◆ **Requirement A**
Repeat the stretch of the passage on the federal spending talks from "Once overall spending" through "vote in January.".
◆ **Requirement B**
Swap "series" for "category" throughout the data visualization records and write the records out again with everything else unchanged. Leave the pictures out of your answer.

Congressio­nal leaders hope to use the two weeks afforded by a stopgap spending bill to work out an overall deal and attach it to another short-term spending bill that would be needed by Dec. 22 to continue federal spending into January.

McConnell said Sunday that a Children’s Health Insurance Program extension and disaster aid would be addressed in a spending bill before Dec. 22, but not immigratio­n. He said Democrats are in an “untenable position” if they push the immigratio­n issue to the point of a government shutdown.

Once overall spending caps are agreed upon, the congressio­nal appropriat­ions committees will spend weeks working out hundreds of line items and policy provisions for a final $1 trillion spending bill to be brought to a vote in January.

“There is a bipartisan path forward on all of these items,” the Democratic leaders said.

TAX-BILL TALKS

Separately, the House voted Monday night to begin a conference to work out the difference­s between the tax packages passed by the House and Senate on estate taxes, health care and a prized deduction for home mortgage interest, though Republican leaders are confident none of the difference­s are insurmount­able.

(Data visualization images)
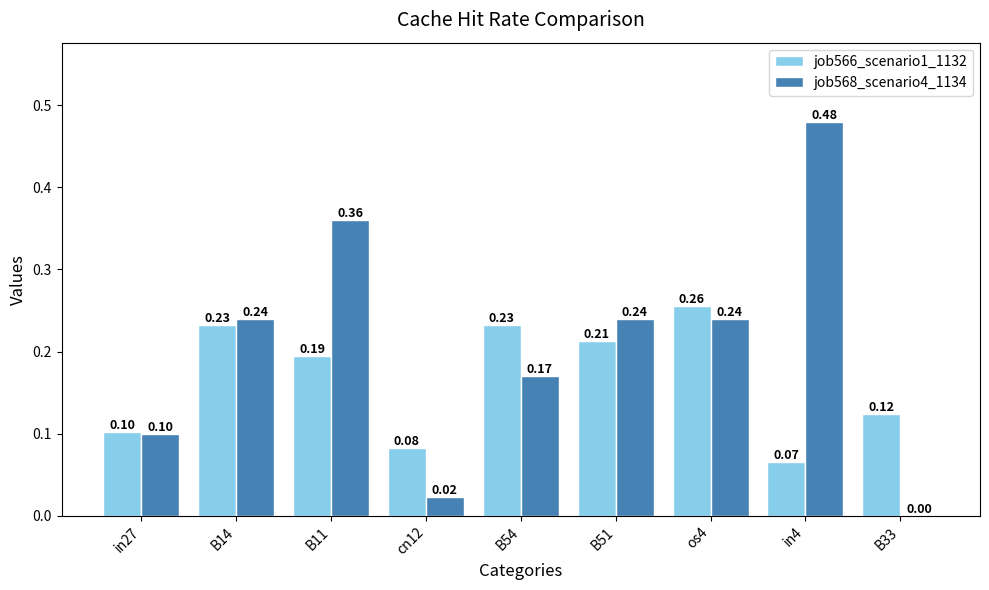

Which series changed the most between cn12 and B33?

job566_scenario1_1132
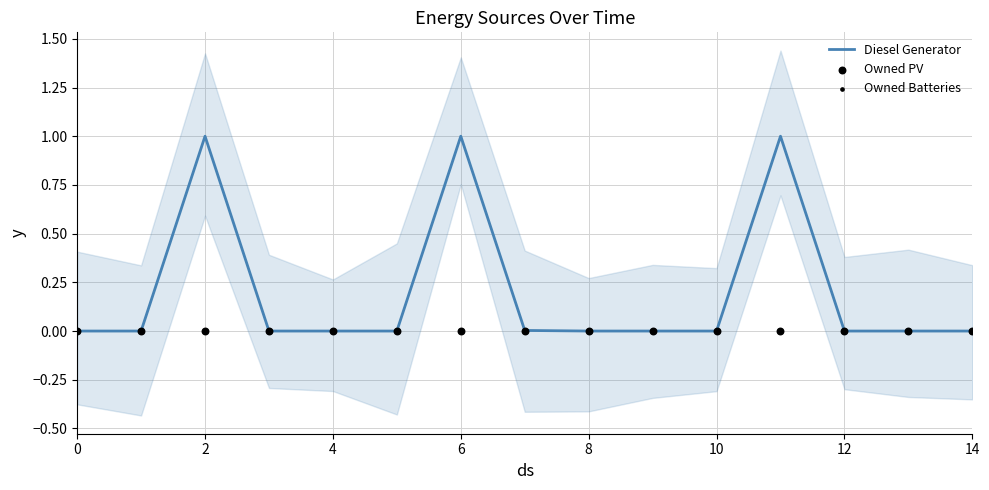

Which series reaches the minimum Y coordinate?

Diesel Generator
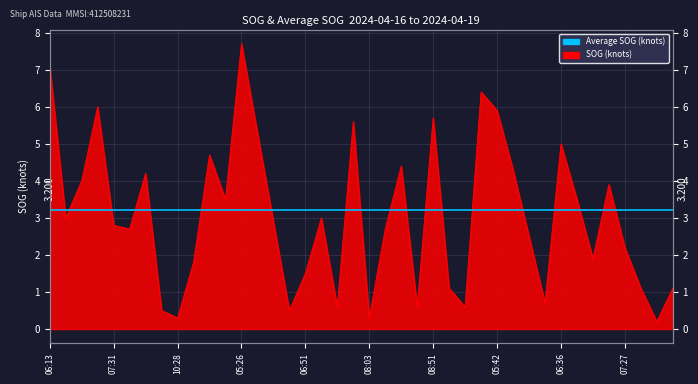

How many data points are above 2?

25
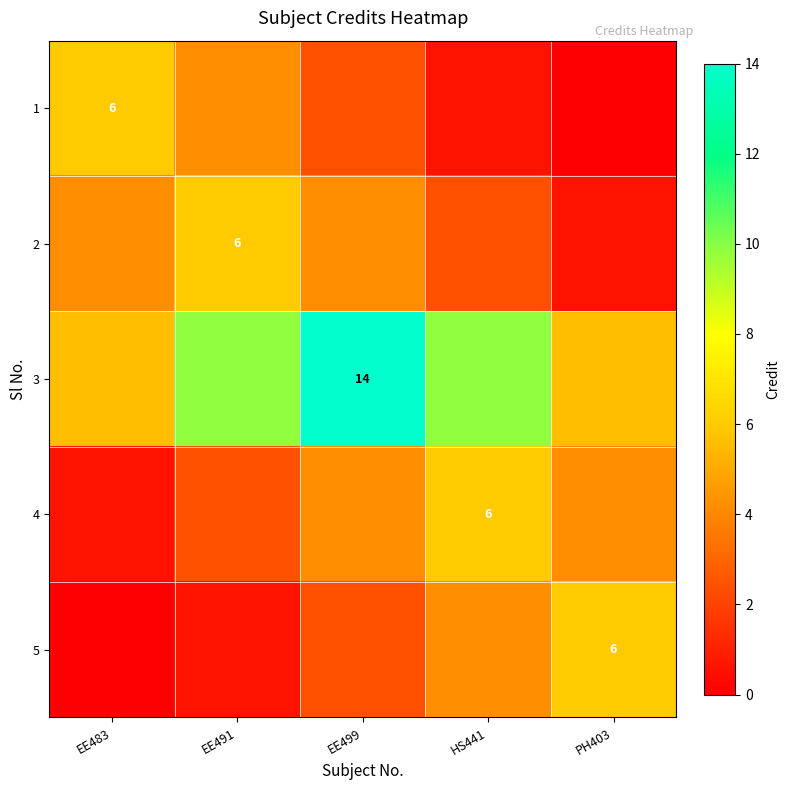

Is it true that 5 equals 0.9 at HS441?

False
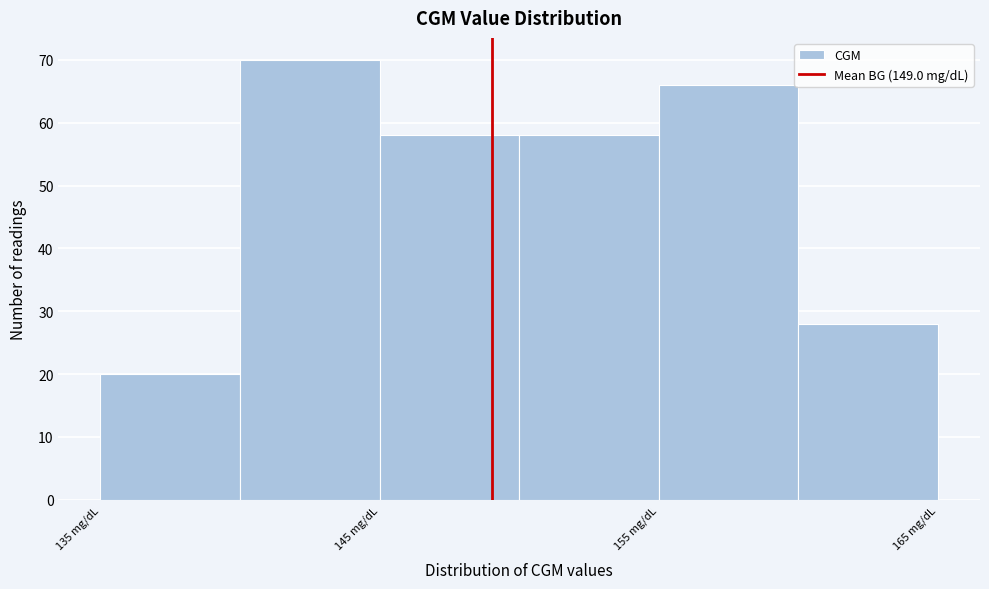

How tall is the bar that spans 150 to 155 on the x-axis? The values are not printed on the chart, so give them approximately, as read against the axis.

58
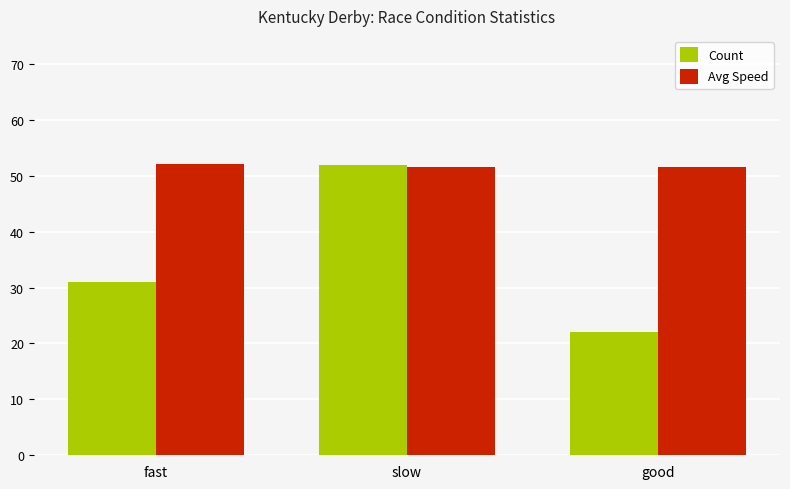

Reading left to right, transcribe all the data shown in this chart.

Count: fast=31.0	slow=52.0	good=22.0
Avg Speed: fast=52.1	slow=51.5	good=51.5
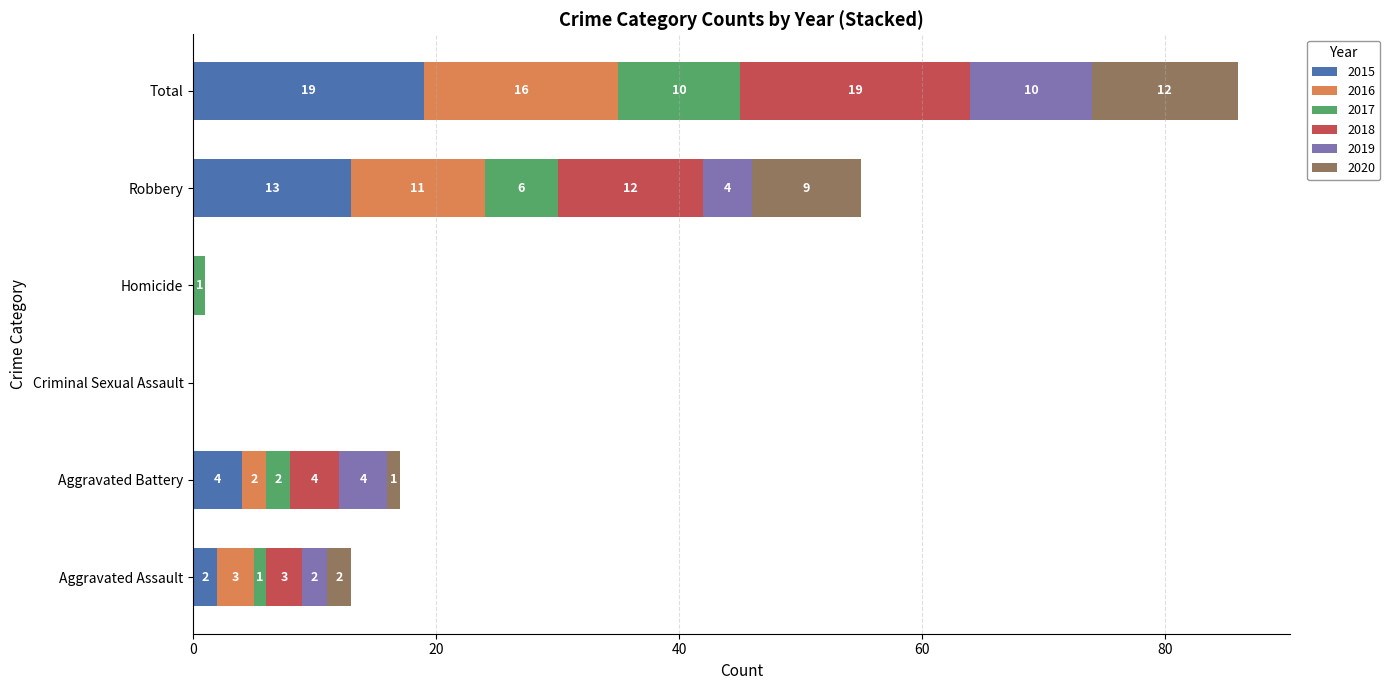

The value of 2015 at Criminal Sexual Assault is 11. True or false?

False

◆ **Answer A**
Once overall spending caps are agreed upon, the congressio­nal appropriat­ions committees will spend weeks working out hundreds of line items and policy provisions for a final $1 trillion spending bill to be brought to a vote in January.

◆ **Answer B**
Which category changed the most between cn12 and B33?

job566_scenario1_1132

Which category reaches the minimum Y coordinate?

Diesel Generator

How many data points are above 2?

25

Is it true that 5 equals 0.9 at HS441?

False

How tall is the bar that spans 150 to 155 on the x-axis? The values are not printed on the chart, so give them approximately, as read against the axis.

58

Reading left to right, transcribe all the data shown in this chart.

Count: fast=31.0	slow=52.0	good=22.0
Avg Speed: fast=52.1	slow=51.5	good=51.5

The value of 2015 at Criminal Sexual Assault is 11. True or false?

False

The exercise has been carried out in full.